|
Palestinians Reconquer East Jerusalem For An Afternoon
JERUSALEM, June 1 (News Agencies) - His face covered by a keffieh headdress, a young Palestinian reaches up on a poll in front of the walls of Jerusalem's Old City and attacks three Israeli surveillance cameras, to the cheers of thousands.
Unlike most days, not a single uniformed Israeli was in sight Friday, as if east Jerusalem, the Arab part of the holy city that has been held by Israel since 1967, had been handed to the Palestinians in a day.
"This is like before 1967. There aren't any Jews, no Israelis," exclaimed a cheerful Mohammed Liftawi, a souvenir seller in the Old City.
Officially, the crowd is here to bury Faisal al-Husseini, the top Palestinian official for Jerusalem, who died the day before on a visit to Kuwait.
But the funeral, which left in the morning from the West Bank city of Ramallah, 15 kilometers (nine miles) to the north, is also a demonstration of Palestinian nationalism.
Thousands take the body to the Orient House, Husseini's Jerusalem office, and proceed on toward the al-Aqsa mosque compound, Islam's third holiest site and the most disputed point in the Israeli-Palestinian conflict.
The demonstrators, most of them young people, pass by Israel's justice ministry on Saladan Street, a major commercial strip in east Jerusalem, and chant: "The Intifada will continue until liberation."
On top of the building are stationed three Israeli guards, one of them uniformed, who study the crowd but do not move.
Leading the procession are the khaki uniforms, red caps, and the red and yellow veils and shoulder straps of the Palestinian scouts, one of whom is pounding at a drum.
Damascus Gate, the entrance to the Old City, is in sight.

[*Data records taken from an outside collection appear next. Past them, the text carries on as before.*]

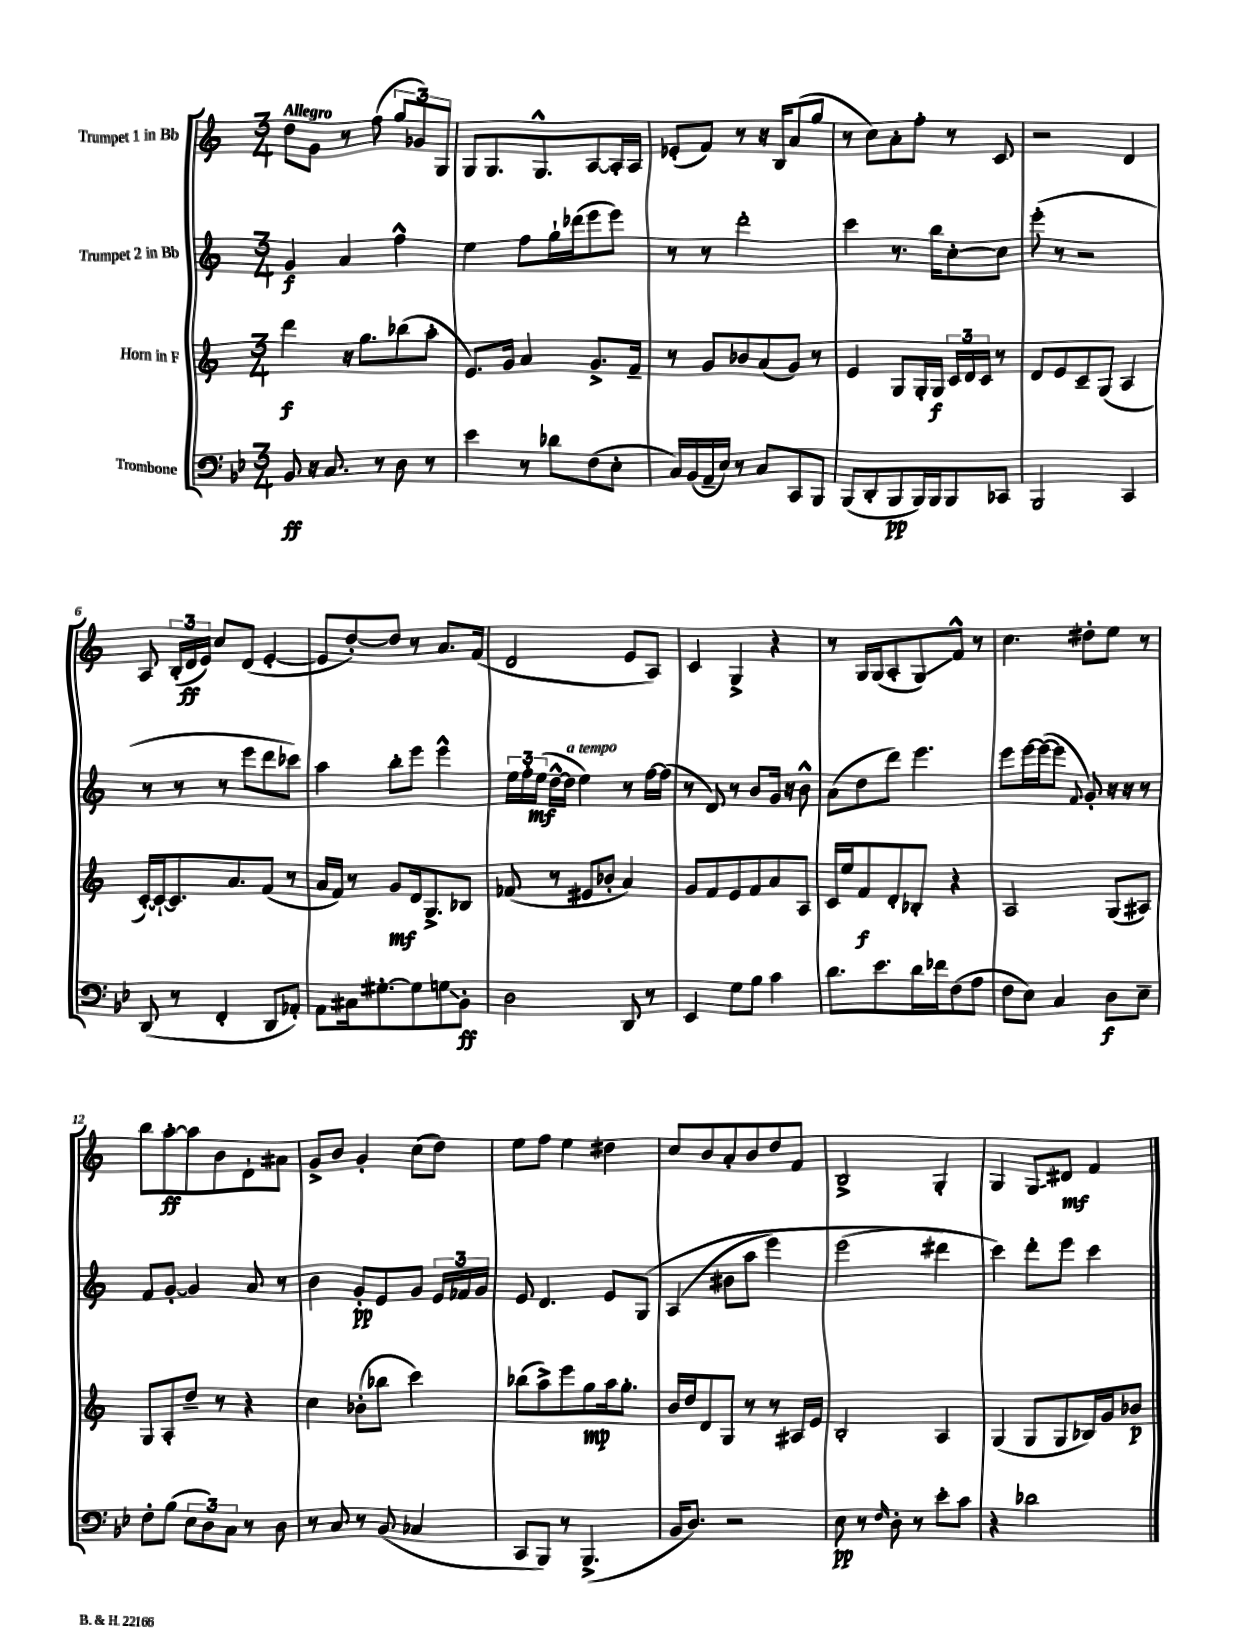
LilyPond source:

<<
\new StaffGroup <<
\new Staff = "s0" \with { instrumentName = "Trumpet 1 in Bb" } {
    \clef treble \key c \major \numericTimeSignature \time 3/4 \tempo "Allegro"
    \autoBeamOff d''8[ g'8] r8 f''8( \tuplet 3/2 { g''8[ ges'8) g8] } |
    g8[ g8. g8.-^ a8~ a16-. a16] |
    ees'8[-.( f'8]) r8 r16 b16[ a'8( g''8] |
    r8 c''8[) a'8-. f''8]-. r8 c'8 |
    r2 d'4 |
    a8 \tuplet 3/2 { b16[-.( d'16\ff e'16]) } c''8[ d'8]( e'4~-. |
    e'8[ d''8~-.) d''8] r8 a'8.[ f'16]( |
    d'2 e'8[ a8]) |
    c'4 g4-> r4 |
    r8 g16[ g16( a8-. g8\glissando) f'8]-^ r8 |
    c''4. dis''8[-. e''8] r8 |
    b''8[ a''8~-.\ff a''8 b'8 d'8-! ais'8] |
    g'8[-> b'8] g'4-. c''8[( d''8]) |
    e''8[ f''8] e''4 dis''4 |
    c''8[ b'8 a'8-. b'8 d''8 f'8] |
    b2-> g4-. |
    g4 g8[\glissando dis'8]\mf f'4 \bar "|." |
}
\new Staff = "s1" \with { instrumentName = "Trumpet 2 in Bb" } {
    \clef treble \key c \major \numericTimeSignature \time 3/4
    \autoBeamOff g'4\f a'4 f''4-^ |
    e''4 f''8[ g''16-! des'''16( e'''8 e'''8]) |
    r8 r8 d'''2-. |
    c'''4 r8. b''16[ c''8~-. c''8] |
    e'''8-.( r8 r2 |
    r8 r8 r8 e'''8[ d'''8 ces'''8]) |
    a''4 b''8[-. e'''8] e'''4-^ |
    \tuplet 3/2 { e''16[ f''16-. e''16]\mf( } d''16[~-^ d''16]^\markup { \italic "a tempo" } e''4) r8 f''16[~ f''16]( |
    r8 d'8) r8 b'8[ g'16] r16 b'8-^ |
    a'8[( d''8 d'''8]) e'''4. |
    e'''8[ e'''16~ e'''16~( e'''8] \appoggiatura { f'8 } g'8-.) r16 r16 r8 |
    f'8[ g'8]~-. g'4 a'8 r8 |
    b'4 g'8[-.\pp e'8 g'8] \tuplet 3/2 { e'16[ fes'16 g'16] } |
    e'8 d'4. e'8[ g8]\( |
    a4( bis'8[ a''8] e'''4) |
    e'''2( dis'''4\) |
    c'''4) d'''8[-. e'''8] c'''4 \bar "|." |
}
\new Staff = "s2" \with { instrumentName = "Horn in F" } {
    \clef treble \key c \major \numericTimeSignature \time 3/4
    \autoBeamOff d'''4\f r16 g''8.[ bes''8( a''8]-. |
    e'8.[) g'16] a'4 g'8.[-> f'16]-- |
    r8 g'8[ bes'8 a'8( g'8]) r8 |
    e'4 g8[ g16-. g16]\f \tuplet 3/2 { c'16[ d'16 c'16] } r8 |
    d'8[ e'8 c'8-- g8]( a4 |
    c'16[~-.) c'16~-! c'8. a'8. f'8]( r8 |
    a'16[ f'16]) r8 g'8[\mf d'16 g8.-> bes8] |
    fes'8( r8 eis'8[ bes'8]-. a'4) |
    g'8[ f'8 e'8 f'8 a'8 a8] |
    c'16[ e''16 f'8\f d'8-. bes8]-. r4 |
    a2 g8[( ais8]) |
    g8[ a8-. d''8]-- r8 r4 |
    c''4 bes'8[-.( bes''8] c'''4) |
    bes''8[( a''8->) e'''8 g''8\mp a''16 g''8.]-. |
    b'16[ d''16 d'8 g8] r8 r8 ais16[ e'16] |
    b2-. a4 |
    g4( g8[ g8 bes16) g'16 bes'8]\p \bar "|." |
}
\new Staff = "s3" \with { instrumentName = "Trombone" } {
    \clef bass \key bes \major \numericTimeSignature \time 3/4
    \autoBeamOff bes,8\ff r16 c8. r8 d8 r8 |
    ees'4 r8 des'8[ f8( ees8]-. |
    c16[) bes,16( a,16-- ees16]) r8 c8[ c,8 bes,,8] |
    bes,,8[( d,8-. bes,,8\pp bes,,16) bes,,16 bes,,8 ces,8] |
    bes,,2 c,4 |
    d,8( r8 f,4-. d,8[ aes,8]-.) |
    a,8[ cis16 gis8.~-. gis8 g8\glissando bes,8]-.\ff |
    d2 d,8 r8 |
    ees,4 g8[ bes8] c'4 |
    d'8.[ ees'8. d'16 fes'16 f8( a8] |
    f8[ ees8]) c4 d8[\f ees8]-- |
    f8[-. bes8]( \tuplet 3/2 { ees8[ d8) c8] } r8 d8 |
    r8 c8 r8 bes,8( ces4 |
    c,8[ bes,,8]) r8 bes,,4.->( |
    bes,16[ d8.]) r2 |
    ees8\pp r8 \grace { f16 } d8-. r8 ees'8[-. c'8] |
    r4 des'2 \bar "|." |
}
>>
>>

On top of the wall, demonstrators wave Palestinian flags.
And still not a single police or border guard is seen, Israeli authorities wisely choosing to stay far away and avoiding any major incidents.
Al-Aqsa, after all, is where eight months of deadly Israeli-Palestinian violence erupted, after Prime Minister Ariel Sharon, then right-wing opposition leader, visited the mosque compound, which lies atop the most sacred site in Judaism.
Husseini's body comes out of the ambulance and is carried above the shoulders by mourners across the Muslim quarter, almost running over the few children or old people who did not have the good sense to stay out of the way.
"Allah Akbar," or "God is Greatest," the demonstrators chant. "Jerusalem is Ours!" they add, and "Jerusalem is Arab!"
Some residents spray the crowd with water to make the desert wind more bearable. Several mourners slump onto the wall, on the point of passing out.
The crowd continues its procession, not taking notice of the three Israeli flags flying proudly above homes bought by Jews in the Muslim quarter.
A little further, young masked Palestinians stop to destroy some more surveillance cameras, a hated symbol of Israeli rule.
The procession continues into the mosque compound, known to Arabs as the Haram al-Sharif, or the Noble Sanctuary. Thousands of Palestinians, many of them of old age, wait for the body.
The coffin is taken up to the entrance of the al-Aqsa mosque, whose front wall is decorated by a gigantic Palestinian flag, which some in the crowd try to touch.
The body is then taken for burial to the funerary chamber in the walls of the mosque compound, where the crowd chants verses from the Holy Qur'an.
And then, Husseini is buried, the first since 1967 in the cemetery, next to his father, Abdel Qader Husseini, a resistance fighter who died as a hero in the battle against Israel for Jerusalem in 1948, and his grandfather. All three generations of struggle lying beside each other.